# Start of Source document

Employment and wage growth diverged across North Carolina's counties in 2025: jobs grew in half of the state’s counties, with most of the net gain concentrated in a handful of large or suburban counties, while wages outpaced inflation in most. This post, the second in a two-part series on North Carolina's 2025 Quarterly Census of Employment and Wages (QCEW) data, draws on the newly released federal-state QCEW program, a partnership between the U.S. Bureau of Labor Statistics (BLS) and state labor market information entities.

Author(s):
Dylan Craig

Employment and wage growth diverged across North Carolina's counties in 2025: jobs grew in half of the state’s counties, with most of the net gain concentrated in a handful of large or suburban counties, while wages outpaced inflation in most.

This post, the second in a two-part series on North Carolina's 2025 Quarterly Census of Employment and Wages (QCEW) data, draws on the newly released federal-state QCEW program, a partnership between the U.S. Bureau of Labor Statistics (BLS) and state labor market information entities. In North Carolina, LEAD collects, compiles, validates, and submits employer-reported data to BLS, which processes and publishes the official QCEW statistics. The QCEW provides one of the most comprehensive measures of employment and wages, with data available by industry and geography. The figures here compare 2025 annual averages to 2024, extending the previous statewide review to the county and Workforce Development Board (WDB) regional level, geographic detail not available from the Current Employment Statistics (CES), the monthly survey behind the state's headline employment figures.[1]

Employment Growth Was Uneven Across Counties

Employment grew in 50 of North Carolina's 100 counties from 2024 to 2025, but the growth was not broadly shared. The median county was flat at 0%, even as statewide employment rose 0.8% over the year. The largest percentage gains occurred in smaller or suburban counties, led by Pamlico (10.0%), Chatham (9.6%), and Pender (9.2%), while Mitchell (-8.7%), Bladen (-6.9%), and Perquimans (-6.3%) saw the steepest declines.[2] 

In absolute terms, Wake added roughly 12,500 jobs, about a third of the statewide net gain of roughly 39,500 jobs, with the next-largest contributions coming from large counties like Guilford and Mecklenburg, along with suburban counties like Johnston, Union, and Cabarrus. Together, these six counties accounted for roughly four-fifths of the state's net job gain.

# End of Source document
# Start of Given records

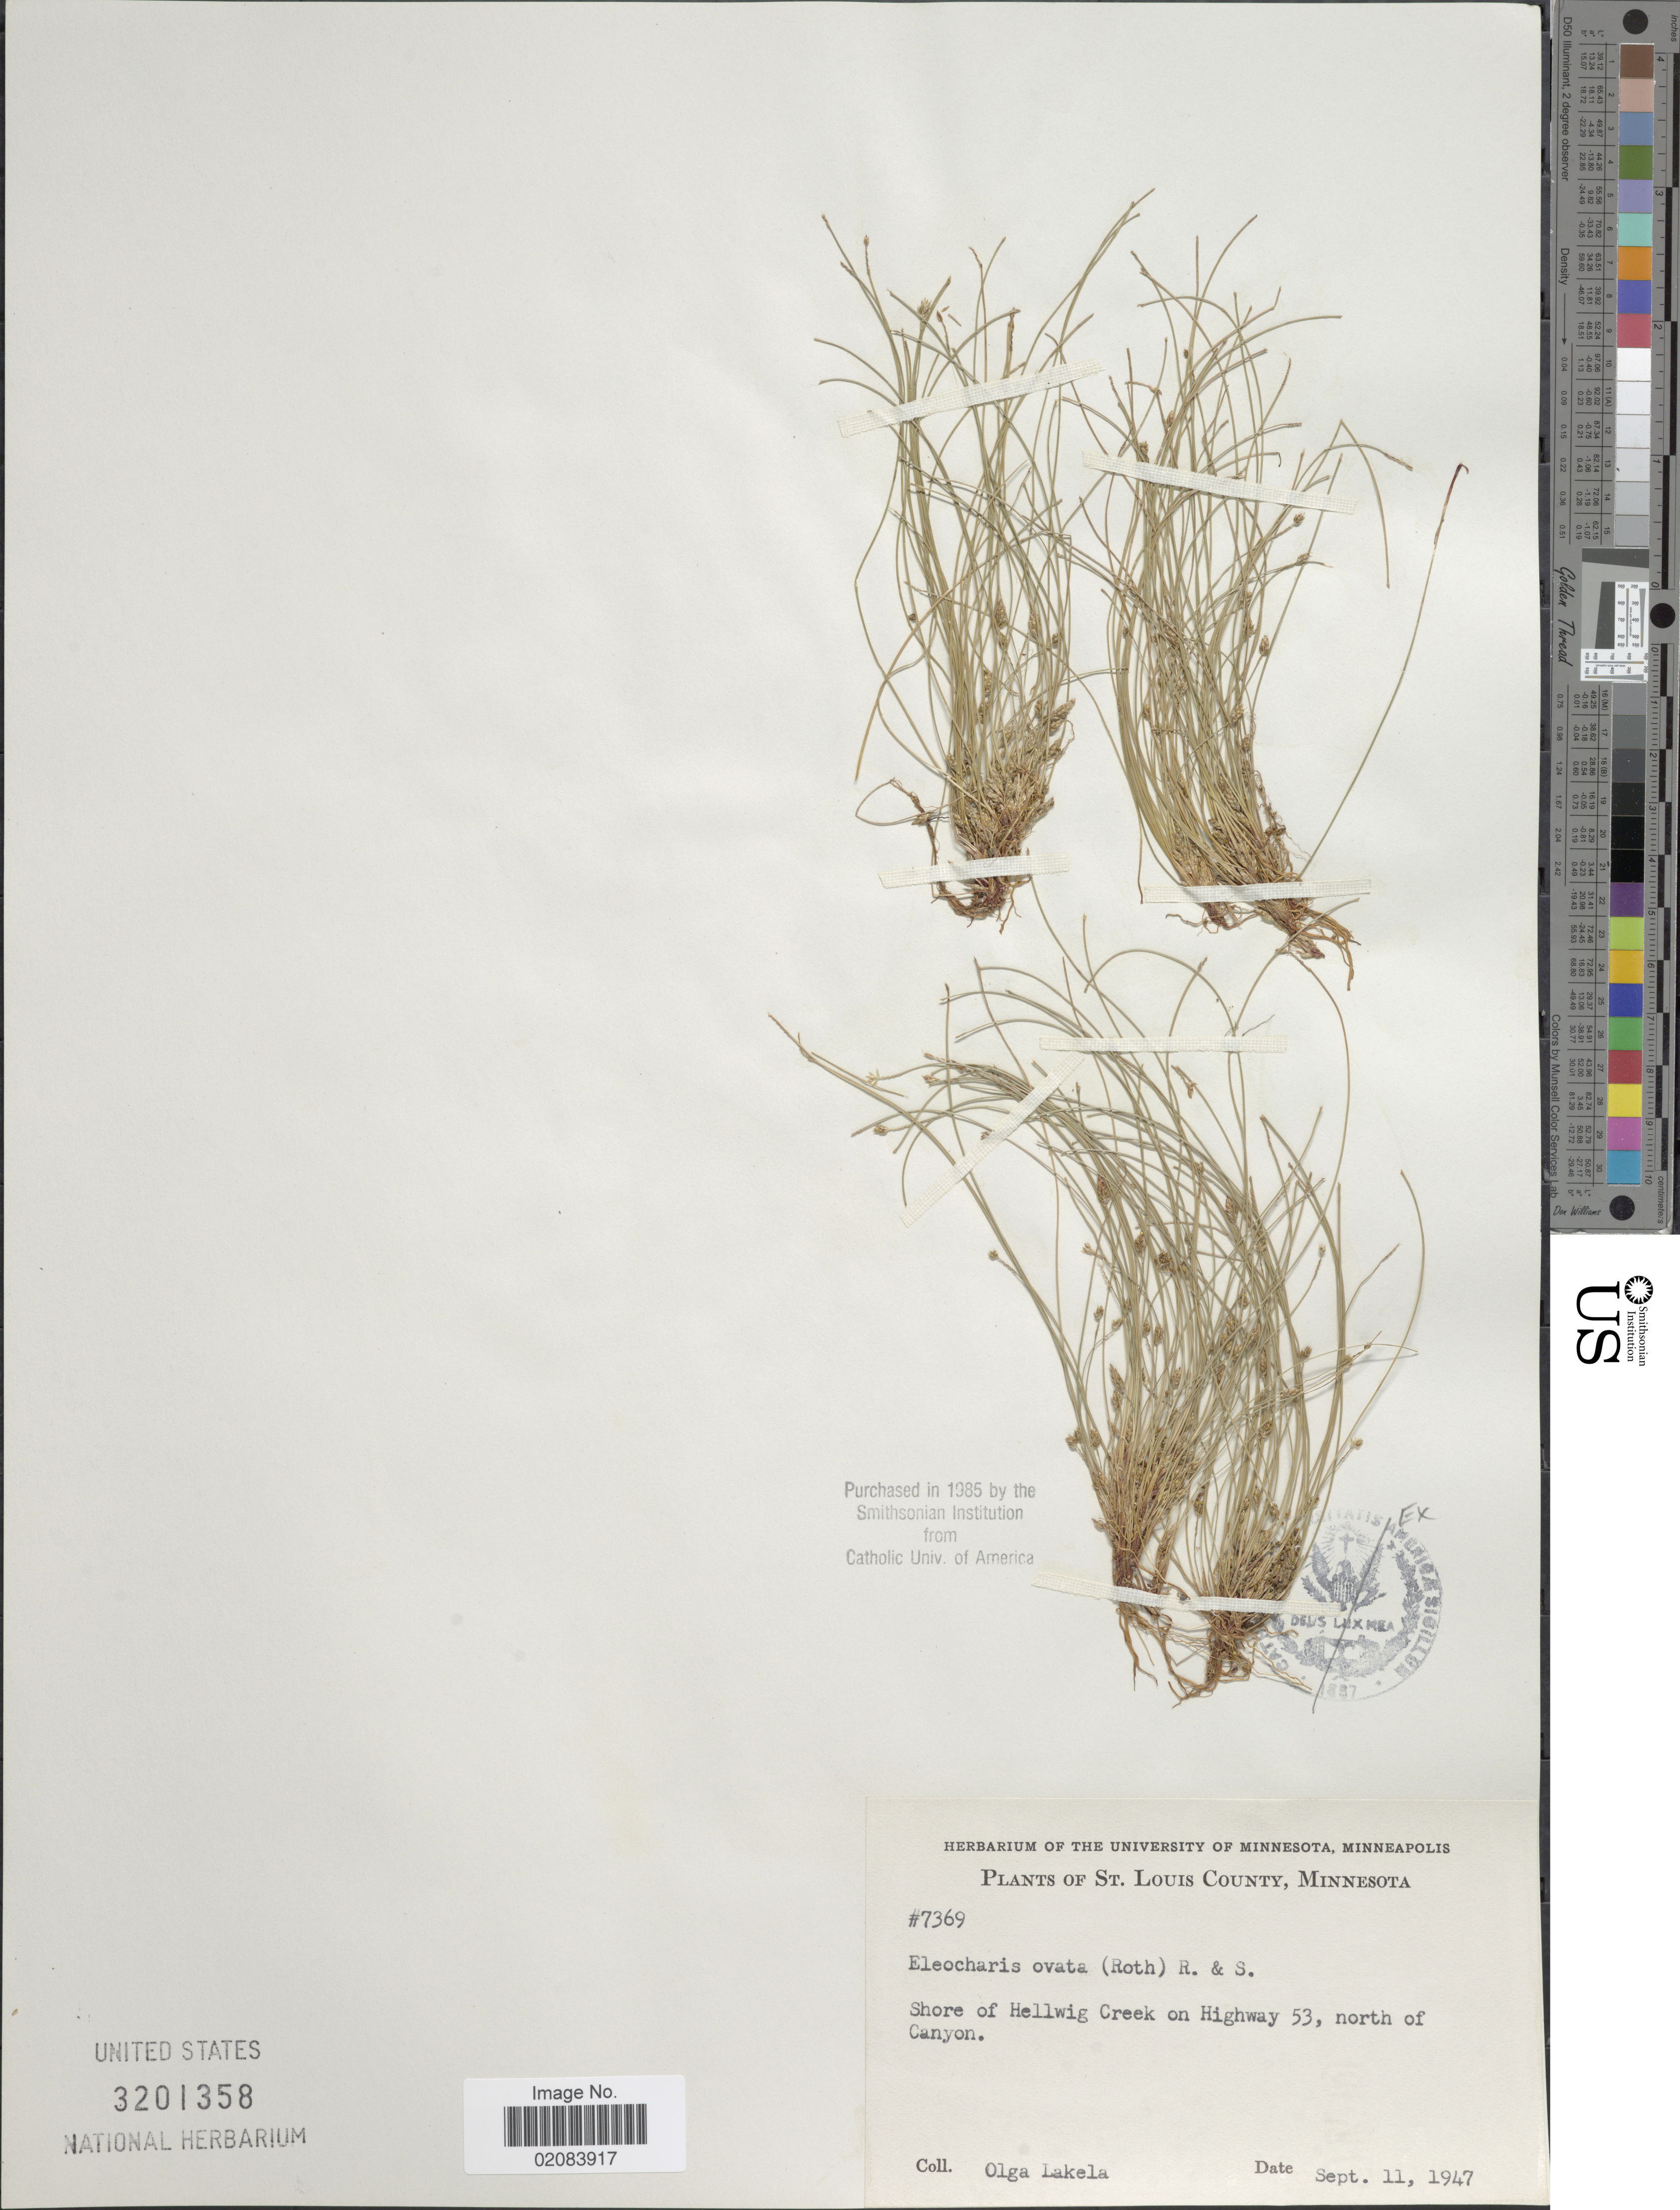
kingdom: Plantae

# End of Given records
# Start of Given records

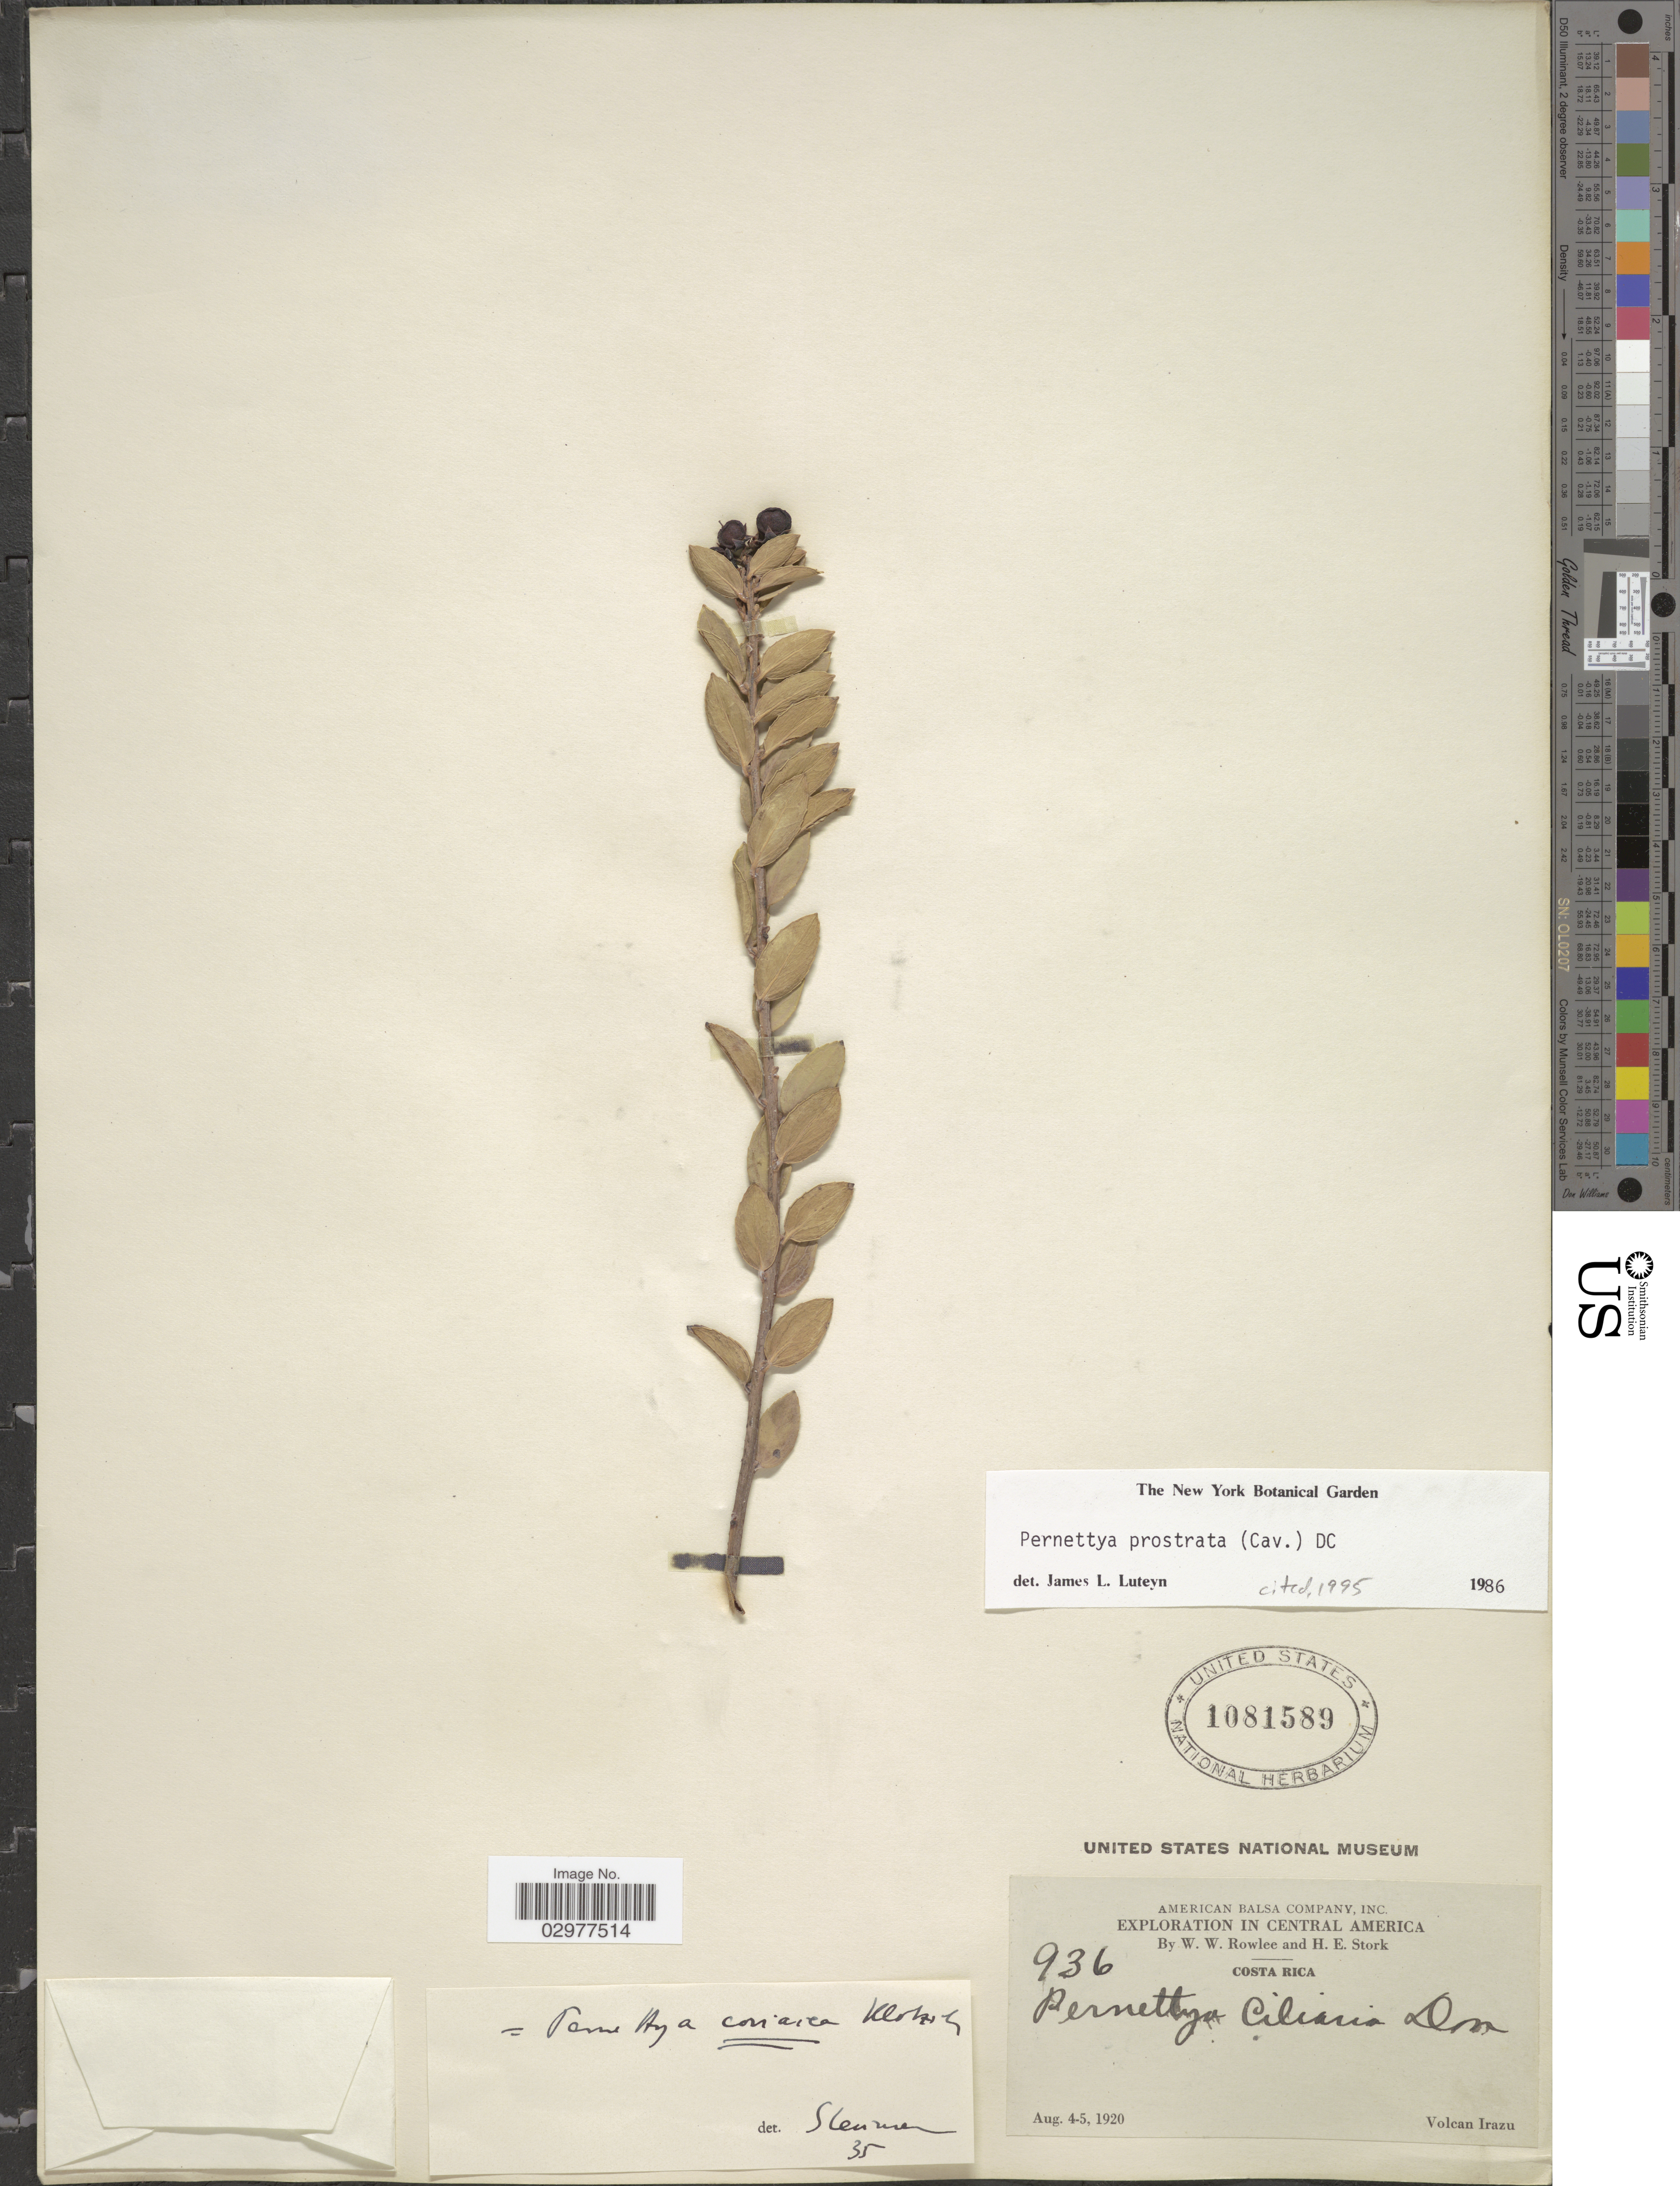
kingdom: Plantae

# End of Given records

▸ **Exercise aim**
Copy out, word for word, the full text above on 2025 employment and wage growth in North Carolina's counties.

▸ **Output for this exercise**
Employment and wage growth diverged across North Carolina's counties in 2025: jobs grew in half of the state’s counties, with most of the net gain concentrated in a handful of large or suburban counties, while wages outpaced inflation in most. This post, the second in a two-part series on North Carolina's 2025 Quarterly Census of Employment and Wages (QCEW) data, draws on the newly released federal-state QCEW program, a partnership between the U.S. Bureau of Labor Statistics (BLS) and state labor market information entities.

Author(s):
Dylan Craig

Employment and wage growth diverged across North Carolina's counties in 2025: jobs grew in half of the state’s counties, with most of the net gain concentrated in a handful of large or suburban counties, while wages outpaced inflation in most.

This post, the second in a two-part series on North Carolina's 2025 Quarterly Census of Employment and Wages (QCEW) data, draws on the newly released federal-state QCEW program, a partnership between the U.S. Bureau of Labor Statistics (BLS) and state labor market information entities. In North Carolina, LEAD collects, compiles, validates, and submits employer-reported data to BLS, which processes and publishes the official QCEW statistics. The QCEW provides one of the most comprehensive measures of employment and wages, with data available by industry and geography. The figures here compare 2025 annual averages to 2024, extending the previous statewide review to the county and Workforce Development Board (WDB) regional level, geographic detail not available from the Current Employment Statistics (CES), the monthly survey behind the state's headline employment figures.[1]

Employment Growth Was Uneven Across Counties

Employment grew in 50 of North Carolina's 100 counties from 2024 to 2025, but the growth was not broadly shared. The median county was flat at 0%, even as statewide employment rose 0.8% over the year. The largest percentage gains occurred in smaller or suburban counties, led by Pamlico (10.0%), Chatham (9.6%), and Pender (9.2%), while Mitchell (-8.7%), Bladen (-6.9%), and Perquimans (-6.3%) saw the steepest declines.[2] 

In absolute terms, Wake added roughly 12,500 jobs, about a third of the statewide net gain of roughly 39,500 jobs, with the next-largest contributions coming from large counties like Guilford and Mecklenburg, along with suburban counties like Johnston, Union, and Cabarrus. Together, these six counties accounted for roughly four-fifths of the state's net job gain.